→ **Task instructions**
Please copy every one of the entries below word for word, leaving out the pictures.

::: Recorded information :::

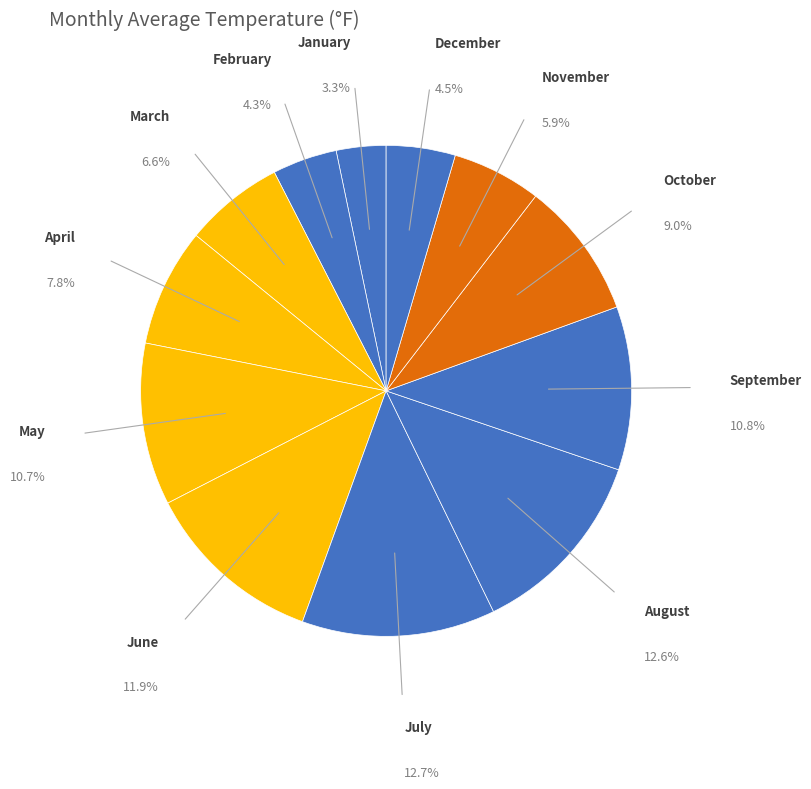

Count the number of slices in the pie.

12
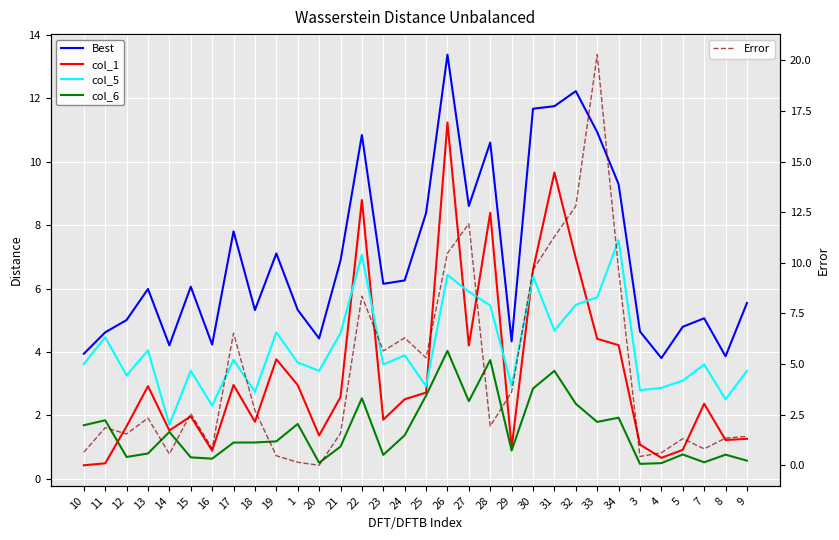

What position from the left is 8?

31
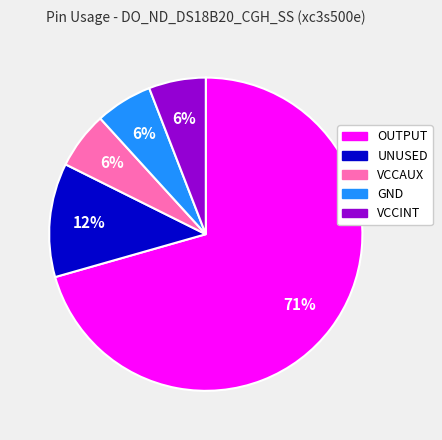

The UNUSED slice represents 12% of the pie. True or false?

True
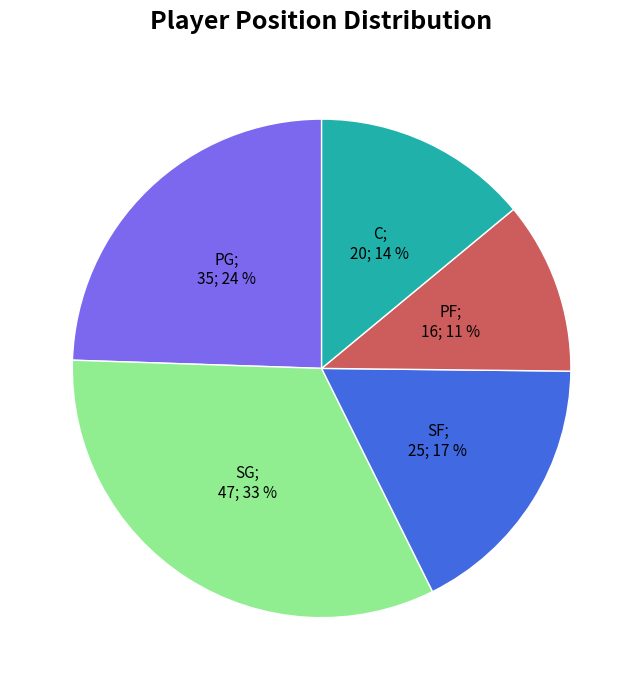

To the nearest percent, what is the difference between the largest and smallest slice percentages?

22%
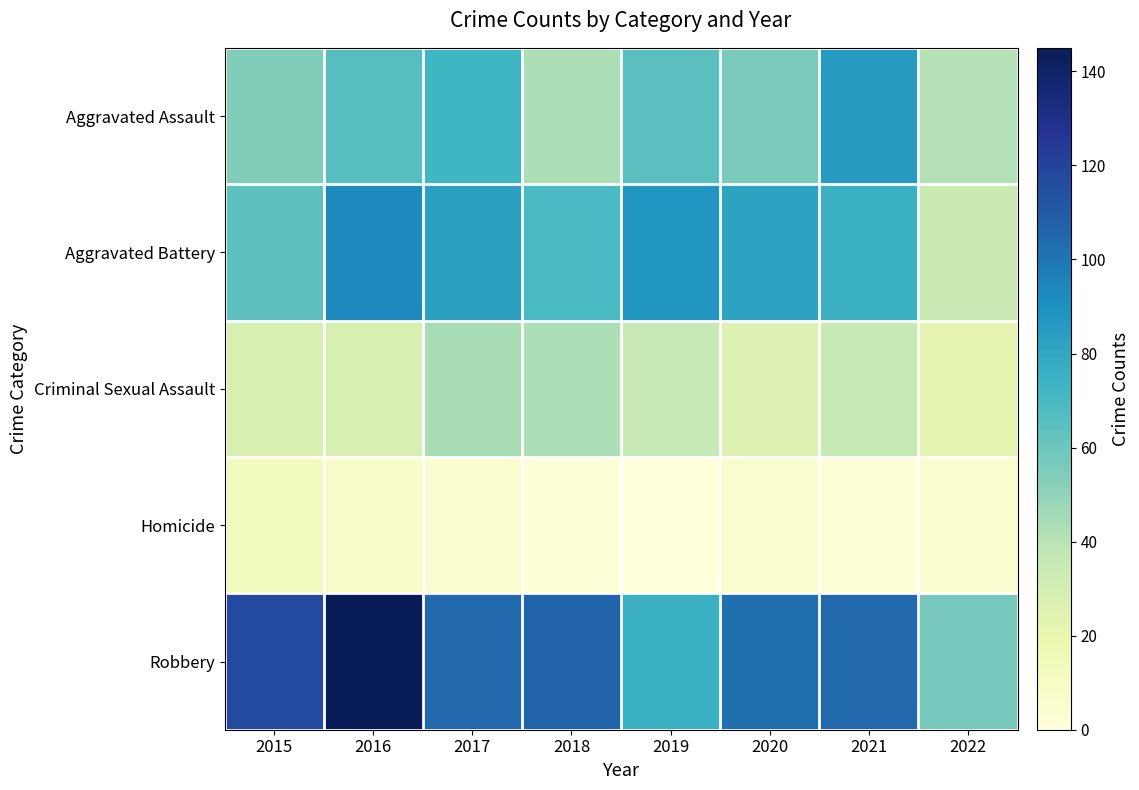

List the series in order of their peak value, lowest first.

Homicide, Criminal Sexual Assault, Aggravated Assault, Aggravated Battery, Robbery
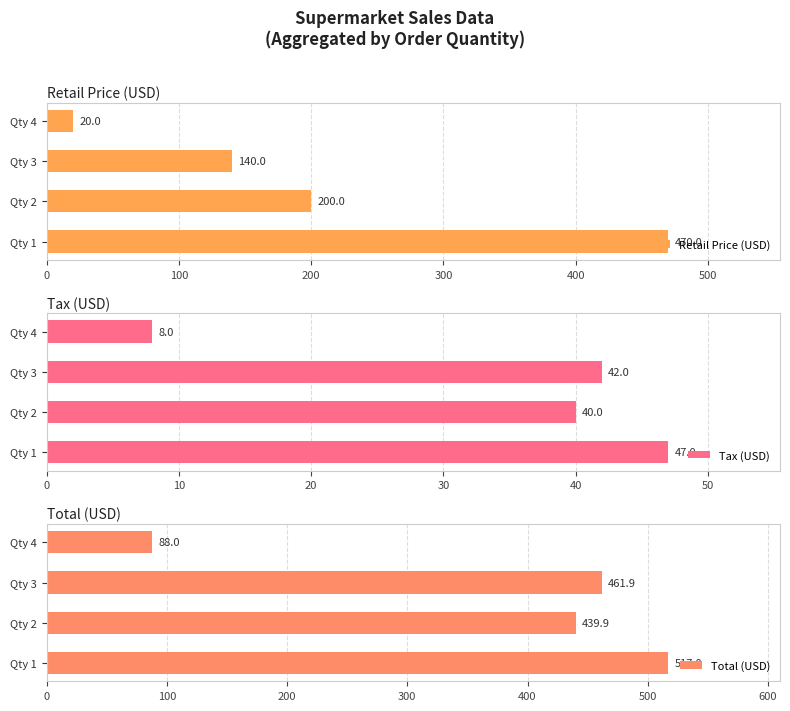

How many data points in Tax (USD) are less than 41?

2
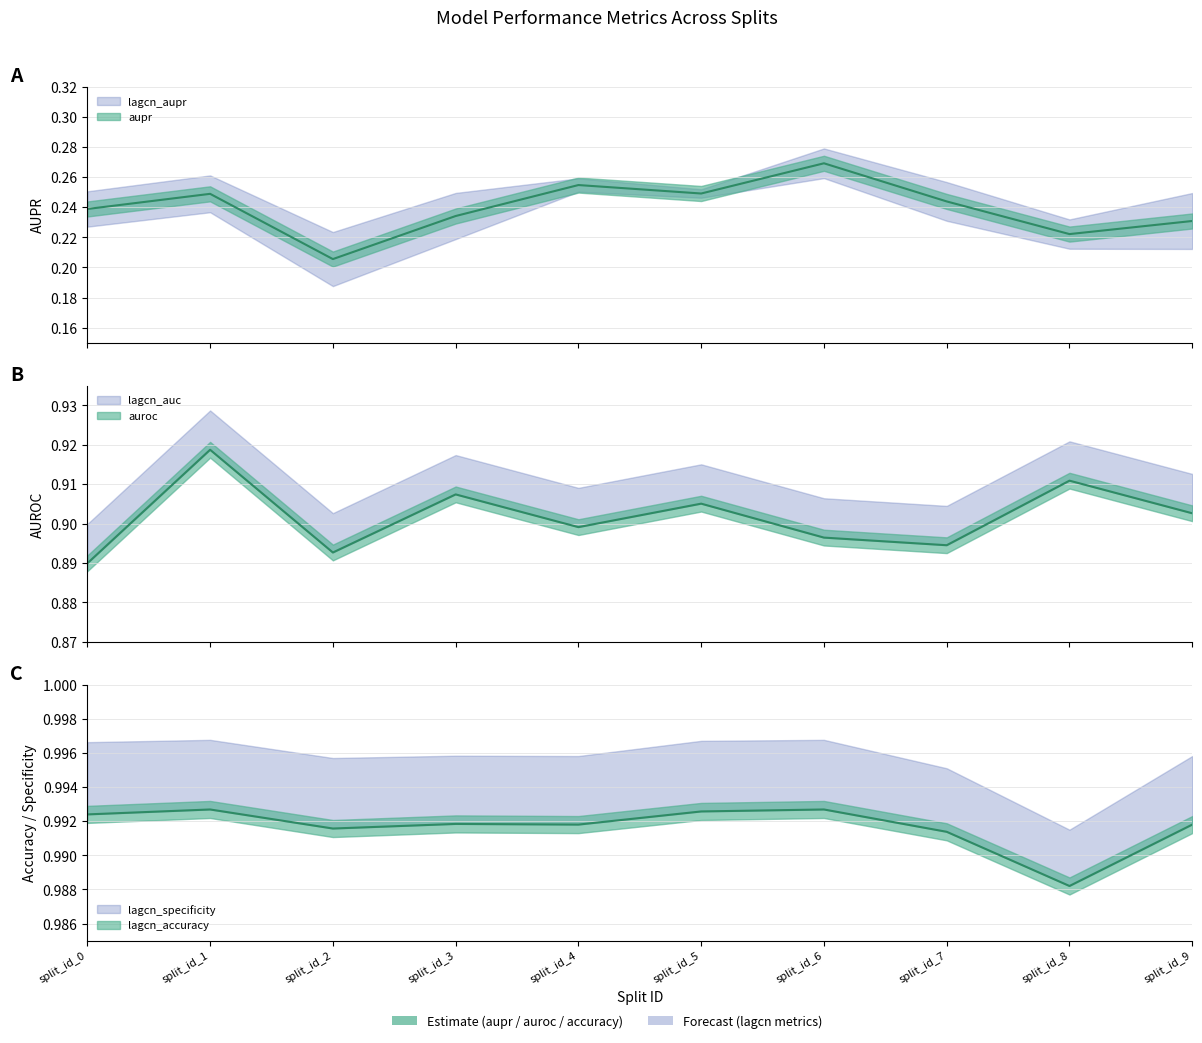

Is the value of lagcn_accuracy at split_id_2 greater than the value of auroc at split_id_4?

Yes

:::

→ **Solution**
Count the number of slices in the pie.

12

What position from the left is 8?

31

The UNUSED slice represents 12% of the pie. True or false?

True

To the nearest percent, what is the difference between the largest and smallest slice percentages?

22%

List the series in order of their peak value, lowest first.

Homicide, Criminal Sexual Assault, Aggravated Assault, Aggravated Battery, Robbery

How many data points in Tax (USD) are less than 41?

2

Is the value of lagcn_accuracy at split_id_2 greater than the value of auroc at split_id_4?

Yes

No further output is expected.